Blog
No Relief Under PPACA “Pay or Play” Regulations for Misclassification of Workers
Blog
February 21, 2014
As you are no doubt aware, the misclassification of workers as something other than employees (such as independent contractors or consultants) can cause major headaches in the world of employee benefits. Independent contractors and other non-employees are typically not permitted to participate in employer-sponsored benefit plans (including retirement and health/welfare plans) otherwise offered to an employer’s workforce. Where an employer discovers that it has been incorrectly classifying an individual who should have been treated as employee, the question of how to fix historical non-compliance under applicable employee protection laws and the terms of the employer’s own benefit plans is often a thorny one—which is about to get thornier, due to the Treasury Department’s recently released final regulations on the “pay or play” mandate of the Affordable Care Act (discussed in a couple of our earlier Blasts, here and here).
The final regulations covered a wide scope of topics, but one issue addressed in more detail was the interplay between the requirement to offer affordable coverage to full-time employees under IRC Section 4980H and an employer’s failure to offer that coverage due to employee misclassification. The rules reaffirm the position taken in the proposed regulations that an “employee” is defined by reference to a common law standard—generally interpreted by the IRS to mean an employment relationship where the entity controls how and what the employee does in the scope of his or her provision of services to the employer. This definition excludes individuals who are correctly classified as independent contractors; as such, employers are not required to count independent contractors for purposes of determining whether the coverage mandate applies or which individuals must be offered coverage under the employer’s plans.
Following release of the proposed regulations, many commenters expressed concerns about the consequences under IRC 4980H of a reclassification of a worker as an employee—specifically, a worker who had sufficient hours of service for past periods to qualify as a full-time employee during those periods. Such reclassification could impact the determination of whether an employer was a “large employer” subject to the rules, whether the employer offered coverage to a sufficient percentage of employees, and even whether the employer could be subject to penalties if the reclassified worker had received a premium tax credit during a period in which he or she was being treated as a non-employee. Commenters requested relief in a form similar to that provided under Section 530 of the Revenue Act of 1978 (Section 530), which allows employers to cut off liability for failing to properly withhold federal income tax, FICA and FUTA due to misclassification of workers if they can (among other requirements) prove that they had a reasonable basis for the original classification and that they complied with the Form 1099 reporting requirements.

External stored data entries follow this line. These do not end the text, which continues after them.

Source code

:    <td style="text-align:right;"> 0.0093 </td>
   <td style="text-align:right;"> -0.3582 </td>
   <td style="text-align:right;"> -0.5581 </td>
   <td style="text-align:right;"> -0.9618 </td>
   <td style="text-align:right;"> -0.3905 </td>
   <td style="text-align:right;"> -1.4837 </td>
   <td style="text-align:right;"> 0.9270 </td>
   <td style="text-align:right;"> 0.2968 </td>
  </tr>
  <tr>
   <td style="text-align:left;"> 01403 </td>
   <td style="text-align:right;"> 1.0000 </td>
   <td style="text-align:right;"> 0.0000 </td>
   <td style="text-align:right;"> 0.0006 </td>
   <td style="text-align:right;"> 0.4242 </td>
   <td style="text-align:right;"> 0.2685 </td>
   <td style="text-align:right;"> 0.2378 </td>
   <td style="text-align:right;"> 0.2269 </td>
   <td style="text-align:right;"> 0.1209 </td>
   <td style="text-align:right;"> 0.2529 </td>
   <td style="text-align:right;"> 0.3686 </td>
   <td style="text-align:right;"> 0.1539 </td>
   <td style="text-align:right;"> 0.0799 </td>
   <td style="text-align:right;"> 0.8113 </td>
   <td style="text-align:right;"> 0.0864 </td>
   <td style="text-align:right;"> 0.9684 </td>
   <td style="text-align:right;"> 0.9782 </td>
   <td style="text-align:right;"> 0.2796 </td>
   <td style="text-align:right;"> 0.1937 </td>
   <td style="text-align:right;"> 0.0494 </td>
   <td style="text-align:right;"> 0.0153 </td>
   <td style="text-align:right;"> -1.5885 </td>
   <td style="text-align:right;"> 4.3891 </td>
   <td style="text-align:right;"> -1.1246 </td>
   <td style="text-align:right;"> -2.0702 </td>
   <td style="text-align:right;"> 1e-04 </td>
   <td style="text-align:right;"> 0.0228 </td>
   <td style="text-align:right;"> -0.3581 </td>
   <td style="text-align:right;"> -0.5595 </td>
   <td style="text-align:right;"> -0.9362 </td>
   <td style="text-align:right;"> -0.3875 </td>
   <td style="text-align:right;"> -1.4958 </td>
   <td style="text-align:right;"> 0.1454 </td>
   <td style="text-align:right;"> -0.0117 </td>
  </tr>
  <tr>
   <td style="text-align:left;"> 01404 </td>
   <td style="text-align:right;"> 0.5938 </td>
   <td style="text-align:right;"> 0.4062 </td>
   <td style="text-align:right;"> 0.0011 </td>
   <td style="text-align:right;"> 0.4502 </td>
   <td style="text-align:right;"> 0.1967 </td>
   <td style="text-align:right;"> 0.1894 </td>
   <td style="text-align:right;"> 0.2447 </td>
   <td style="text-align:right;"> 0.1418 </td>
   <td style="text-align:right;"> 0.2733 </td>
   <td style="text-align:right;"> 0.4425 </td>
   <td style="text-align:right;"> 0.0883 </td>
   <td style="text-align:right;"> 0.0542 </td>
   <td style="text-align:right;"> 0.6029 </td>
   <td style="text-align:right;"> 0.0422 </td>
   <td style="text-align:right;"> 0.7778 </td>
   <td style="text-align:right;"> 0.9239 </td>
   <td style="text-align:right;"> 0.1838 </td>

In response to this request for relief, the Treasury Department stated in the preamble to the final regulations that “the relief requested would serve to increase the potential for worker misclassification by significantly increasing the benefit of having an employee treated as an independent contractor. Accordingly, the final regulations do not adopt this suggestion.” In other words, there is currently no mechanism—whether in the form of Section 530 relief or otherwise—for mitigating the impact of a misclassification error on compliance with these provisions of the Affordable Care Act. In light of this fact, employers should carefully review their contractual arrangements with independent contractors, consultants, and other non-employee workers to ensure that they have been properly classified. This would involve a review not only of the operative documents (consulting and independent contractor agreements) but of the facts and circumstances of how the worker performs his or her services on a day-to-day basis. It may be advisable, particularly for employers with numerous independent contractor relationships, to have in-house or external counsel conduct an audit of those relationships to determine whether there is any risk that the common law employee standard might be triggered.
This entry has been created for information and planning purposes. It is not intended to be, nor should it be substituted for, legal advice, which turns on specific facts.